I'm brand new here. A boy in a chat room told me about this place. I'm very excited to actually meet people who are like me. I've had SAD for about 3 years now but I know that I've probably had it my entire life, even when I was a very young child my mother remembers how I acted around people, she tells me I've always been this way it's just gotten worse. I'm 17 years old and I live in North Carolina.

I moved to NC three years ago and began experiancing frequent strong urges to use the bathroom durring class. I felt as though I would wet myself if I didn't go. Being new to school I was so embarassed when people would notice me getting up five times in a period to use the bathroom. I've never been able to really make friends expept the blessed souls who introduced themselves to me.

Last summer I began experiancing deep depression, sadness, lonliness and insecurities stronger than ever. I barely ever left my house and began sleeping all day long to escape the lonliness. Yet, I wouldn't go next door to be with a girl who was my age that I actually knew from school. I experianced cutting and stopped soon after. I see a counselor now and I'm about to go see a doctor for meds. I'm a Christian which is very difficult to deal with since I feel abandoned most times but thank God I know that Jesus is a father to the fatherless, a friend to the widows. That verse has kept me going since my relationship with my father isn't the best. I love the Lord, He's saved me from my darkness.

I'm still struggling though. It's hard in school to have panic attacks, frequent urination etc. Sometimes I can't even breath. What's even more difficult is that my boyfriend's family doesn't know I have it and I often panic around them. Not even my grandmother knows about it. I feel like the family secret.
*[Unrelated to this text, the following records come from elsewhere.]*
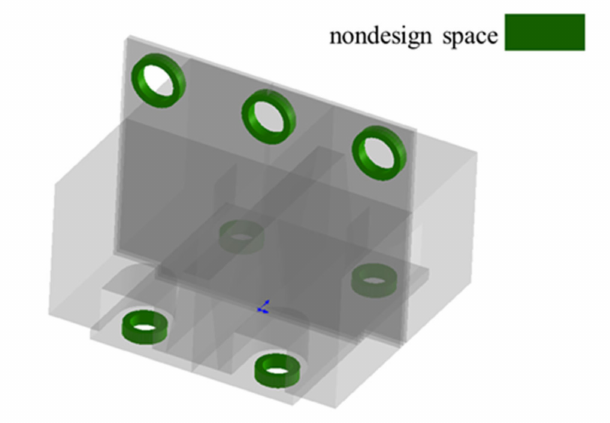
Figure 7. Schematic diagram of non-design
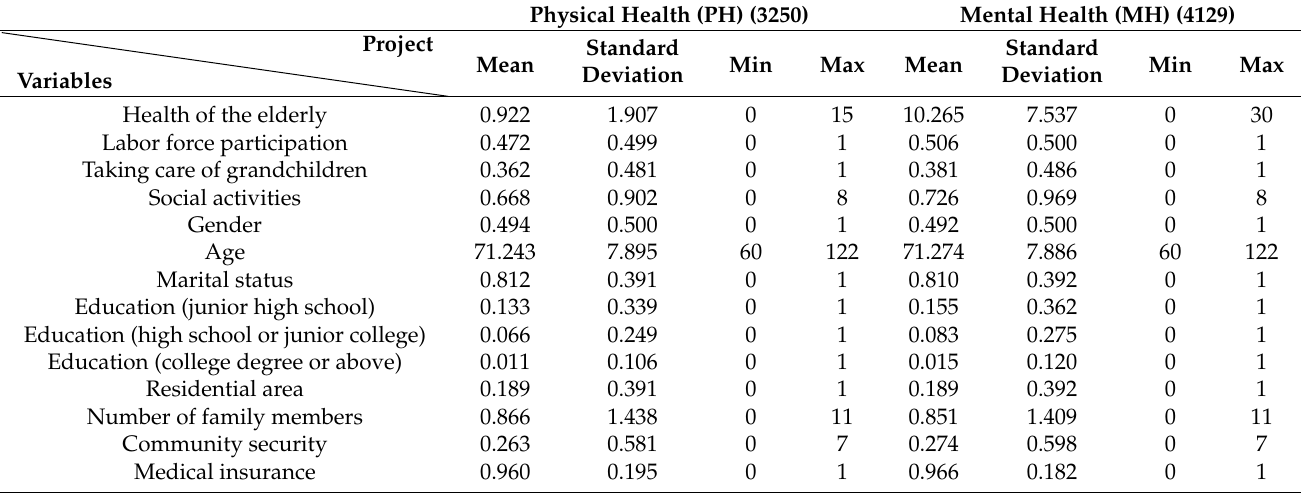
Table 1. Variables and data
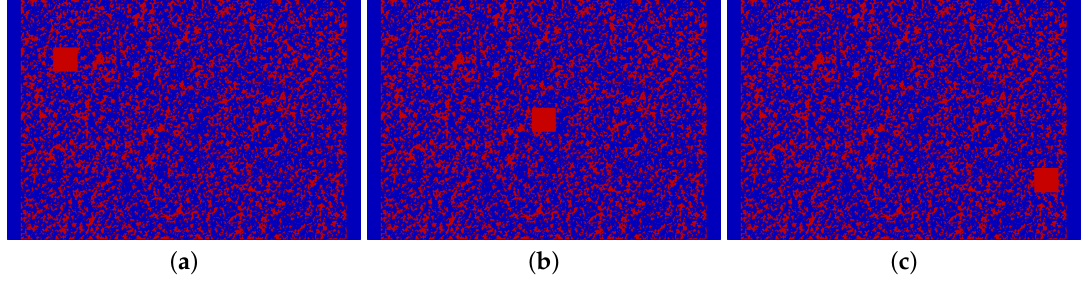
Figure 6. Reconstructed computational domains based on the experiments of [51]. The single catalyst particle is represented by the red square, while the fluid domain is represented in blue. Pulsed flow goes from left to right; ( a ) Case A; ( b ) Case B; ( c ) Case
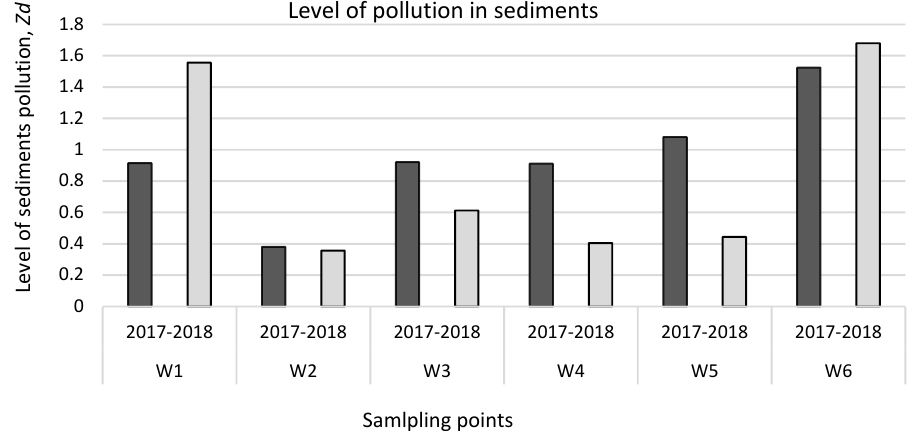
Figure 6. The level of pollution in sediments of river and ditch in 2017 and 2018 (W1, W2...W6— sampling points).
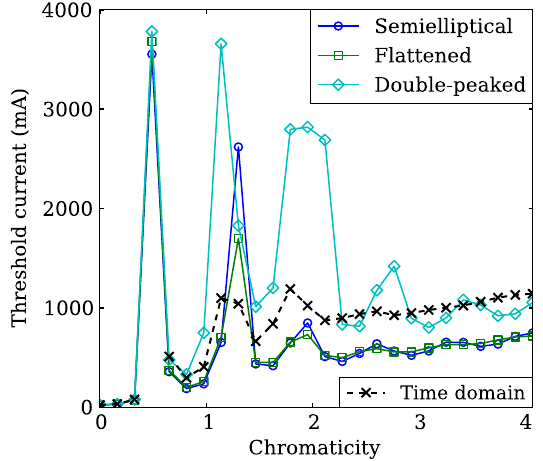
FIG. 20. Threshold current for the coupled-bunch resistive-wall instability in the 3 GeV ring with a BBR included for the case with a harmonic cavity flat potential. Results of macroparticle simulations in the time domain are compared with those obtained using a frequency domain computation of the m ¼ 0 head-tail mode for three non-Gaussian distributions.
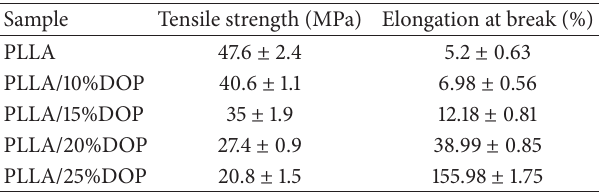
Table 1: Mechanical properties of PLLA and PLLA/DOP samples.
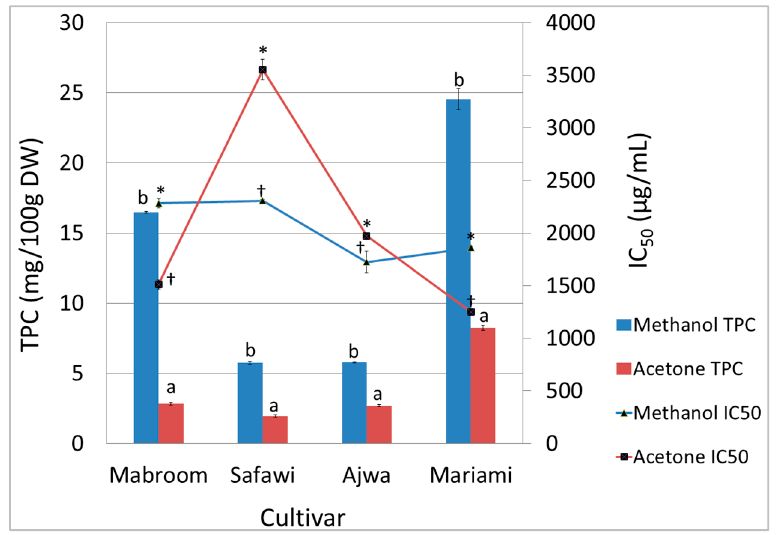
Figure 1. Effect of extraction solvent on TPC (mg GAE/100 g DW) and IC 50 ( μ g/mL) of different P. dactylifera cultivars. Values are the mean ± standard error of a minimum of three samples. The mean with different letters or symbols differs significantly at p < 0.05 (subject to different cultivars).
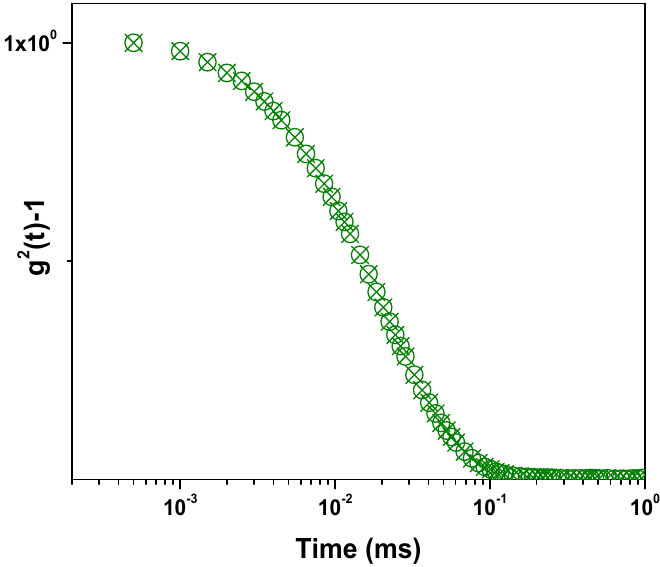
Figure 1. Dynamic Light Scattering autocorrelation function of microemulsions.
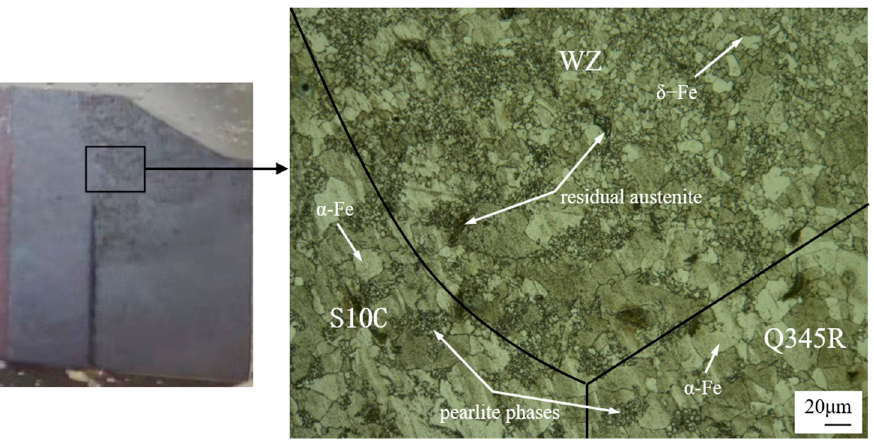
Figure 7. Digital camera photo and optical micrographs of weld zone (WZ) and base pipe for sample #1.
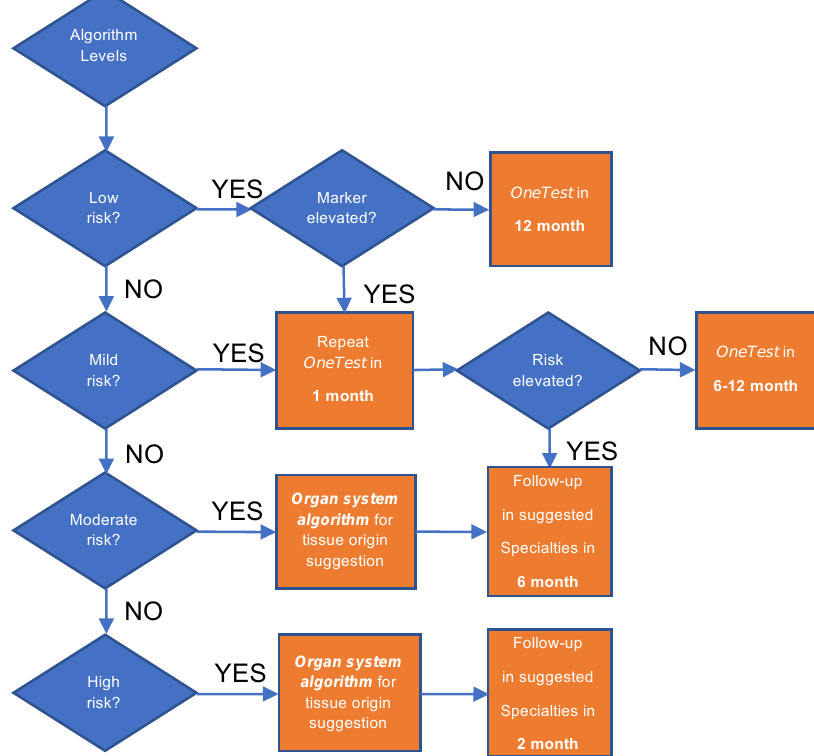
Figure 5. Actionable recommendation for the different levels of risk scores. When low risk is reported and all the biomarkers are below the reference ranges, 1-year follow-up is recommended. For the low risk group whose marker is elevated and for the mild risk group, 1-month repeat is recommended to exclude an elevated risk caused by interference. For the individuals whose risk score keeps elevating upon repeat and for the moderate risk group, 6-month follow-up in the suggested specialties (i.e., top 3 most likely a ff ected organ systems provided by the Organ System Algorithm) is recommended. For the high risk group, 2-month or shorter follow-up is recommended for further investigation of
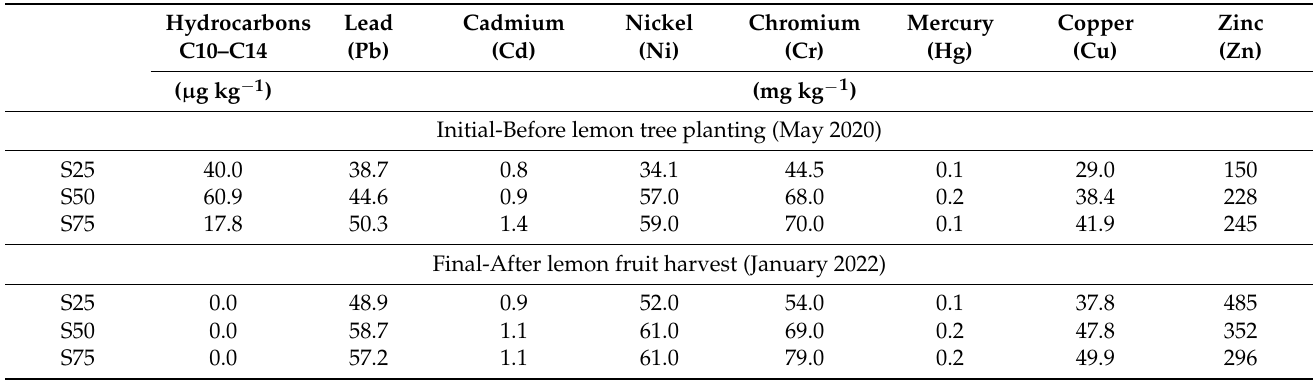
Table 2. Initial characterization (before planting, May 2020) and final characterization (after harvesting the lemons, January 2022) of the culture media used in this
Anyway, I'm looking forward to knowing I'm not at all alone and that there is hope. I can't wait to make some friends here. You all seem very nice and accepting. Talk to you later!
~OneAnaHalf
 

Dave109

Member
Hi,
I've been browing the forums for about a year and I finally decided to join. I suffer from Social phobia/anxiety, OCD, BDD, and a few other mental problems. I find it hard talking over the internet as well as in real life because I'm extremely paranoid about what I say. I hope people can understand.
 

joshueg

Well-known member
Hi, Dave109. Welcome to the forum. You will see that here you will find many people who understand how you' re feeling. Good luck. Don' t forget you are NOT alone. :wink:
 

foxtrot

Member
I'm 16 and have you been suffering with SAD, Depression and OCD for probably around 2 - 3 years. I joined the forum last weekend but it didnt quite start too well... :p
 

r0ck0ut04

Well-known member
Im 24 and been going through Sa for about 3 years. Checked this forum out for a year or two but just started posting as of recent .
 

GemGem

Member
Hi everyone. I've been browsing this site for a good few months and only joined last week. Thank goodness for this post it was a bit daunting starting a new one. I'm 23 and had SA for a few years. When i was diagnosed i felt awful but since seeing the posts of soo many people on this site it has made me alot more at ease.

Thanx :D xx
 

babyrabbit

New member
Hello I'm new here
Iv'e been struggling with SA for a few years now and it's now got to the point where it's affecting me living a normal life. I have to have a safe person when I go out shopping or any sort of public place. I get really bad panic attacks where i feel like I'm dying. I get the whole pins and needles feeling through out my whole body, dizziness, sweats and I usually end up passing out or being sick.
I have only just sort help from a doctor on this as i really want to fix me and be normal again. Found this forum through a search and I hope it will be of some help :)
I have a really supportive boyfriend and family which makes things just that little be easier on me.

Well I just wanted to say hi :)
 

lily

Well-known member
hi everyone! I just crashed in when I got here and didn't introduce so not that new anymore but I thought that probably no one was going to reply and didn't intend to post for long either.